Oluwafemi A. Sarumi and Adebayo O. Adetunmbi.
The Federal University of Technology, Akure, Ondo State, Nigeria.
This research is geared towards early identification of genes with inherent traits and potential to develop into cancerous tissues in Eukaryotic organisms.
Widespread of Deoxyribonucleic Acid (DNA) palindromes accentuates gene amplification in Eukaryotic organisms. Investigations from model systems have demonstrated that palindrome formation can be an early rate-limiting step in DNA amplification. Also, bioinformatics research has discovered that early detection of palindromes in organisms’ genome can aid the prediction of cancerous tissues growth in cell and also infertility in males. A palindrome sequence is a character sequence that reads the same frontwards and backward. DNA palindromes are words from the nucleotide base alphabets A, T, G, and C that are symmetrical in the sense that they read exactly the same as their complementary sequences in the reverse direction (inverted repeats).

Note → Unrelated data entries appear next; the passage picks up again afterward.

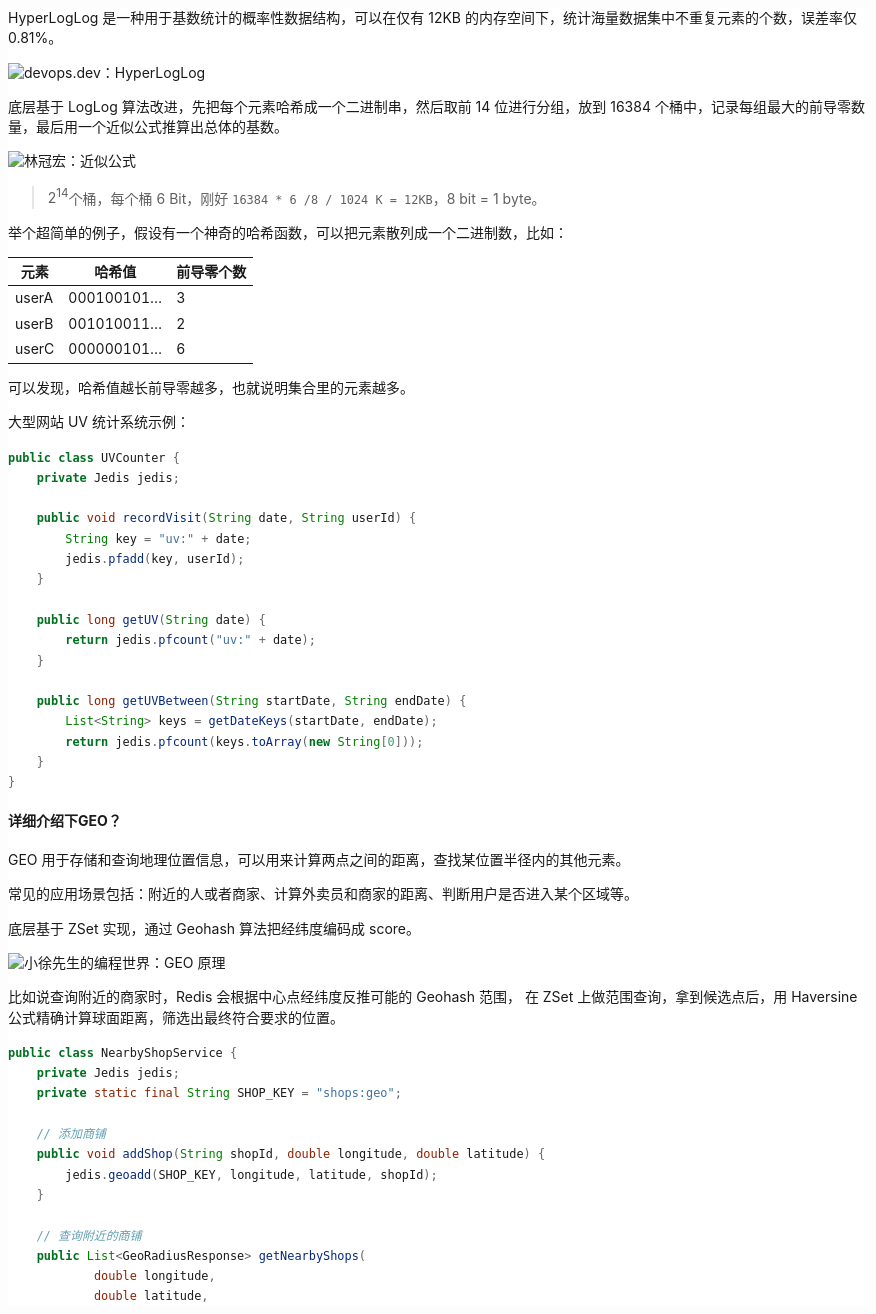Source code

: HyperLogLog 是一种用于基数统计的概率性数据结构，可以在仅有 12KB 的内存空间下，统计海量数据集中不重复元素的个数，误差率仅 0.81%。

![devops.dev：HyperLogLog](https://cdn.tobebetterjavaer.com/stutymore/redis-20250429121524.png)

底层基于 LogLog 算法改进，先把每个元素哈希成一个二进制串，然后取前 14 位进行分组，放到 16384 个桶中，记录每组最大的前导零数量，最后用一个近似公式推算出总体的基数。

![林冠宏：近似公式](https://cdn.tobebetterjavaer.com/stutymore/redis-20250429132129.png)

>$2^{14}$个桶，每个桶 6 Bit，刚好 `16384 * 6 /8 / 1024 K = 12KB`，8 bit = 1 byte。

举个超简单的例子，假设有一个神奇的哈希函数，可以把元素散列成一个二进制数，比如：

元素|	哈希值|	前导零个数
---|---|---
userA|	000100101…|	3
userB|	001010011…|	2
userC|	000000101…|	6

可以发现，哈希值越长前导零越多，也就说明集合里的元素越多。

大型网站 UV 统计系统示例：

```java
public class UVCounter {
    private Jedis jedis;
    
    public void recordVisit(String date, String userId) {
        String key = "uv:" + date;
        jedis.pfadd(key, userId);
    }
    
    public long getUV(String date) {
        return jedis.pfcount("uv:" + date);
    }
    
    public long getUVBetween(String startDate, String endDate) {
        List<String> keys = getDateKeys(startDate, endDate);
        return jedis.pfcount(keys.toArray(new String[0]));
    }
}
```

#### 详细介绍下GEO？

GEO 用于存储和查询地理位置信息，可以用来计算两点之间的距离，查找某位置半径内的其他元素。

常见的应用场景包括：附近的人或者商家、计算外卖员和商家的距离、判断用户是否进入某个区域等。

底层基于 ZSet 实现，通过 Geohash 算法把经纬度编码成 score。

![小徐先生的编程世界：GEO 原理](https://cdn.tobebetterjavaer.com/stutymore/redis-20250429134358.png)

比如说查询附近的商家时，Redis 会根据中心点经纬度反推可能的 Geohash 范围，
在 ZSet 上做范围查询，拿到候选点后，用 Haversine 公式精确计算球面距离，筛选出最终符合要求的位置。

```java
public class NearbyShopService {
    private Jedis jedis;
    private static final String SHOP_KEY = "shops:geo";
    
    // 添加商铺
    public void addShop(String shopId, double longitude, double latitude) {
        jedis.geoadd(SHOP_KEY, longitude, latitude, shopId);
    }
    
    // 查询附近的商铺
    public List<GeoRadiusResponse> getNearbyShops(
            double longitude, 
            double latitude, 
```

In this research, we developed an algorithm using the Hidden Markov Models (HMM) to discover implicit, and previously unknown palindrome sequences from large volumes of eukaryotic organisms’ DNA sequences. HMMs are statistical models that can be used to describe the evolution of observable events that depend on internal factors, which are not directly observable. Also, our algorithm was implemented on the Spark parallel framework to provide for easy scalability as the volume of the datasets increases.
Experimental results show the effectiveness and high performance of our algorithm in mining hidden palindrome sequences from large volumes of genomic data.
Identification of palindrome sequences in genes of Eukaryotic organisms would initiate a treatment procedure that could prevent such genes from growing into cancerous tissues.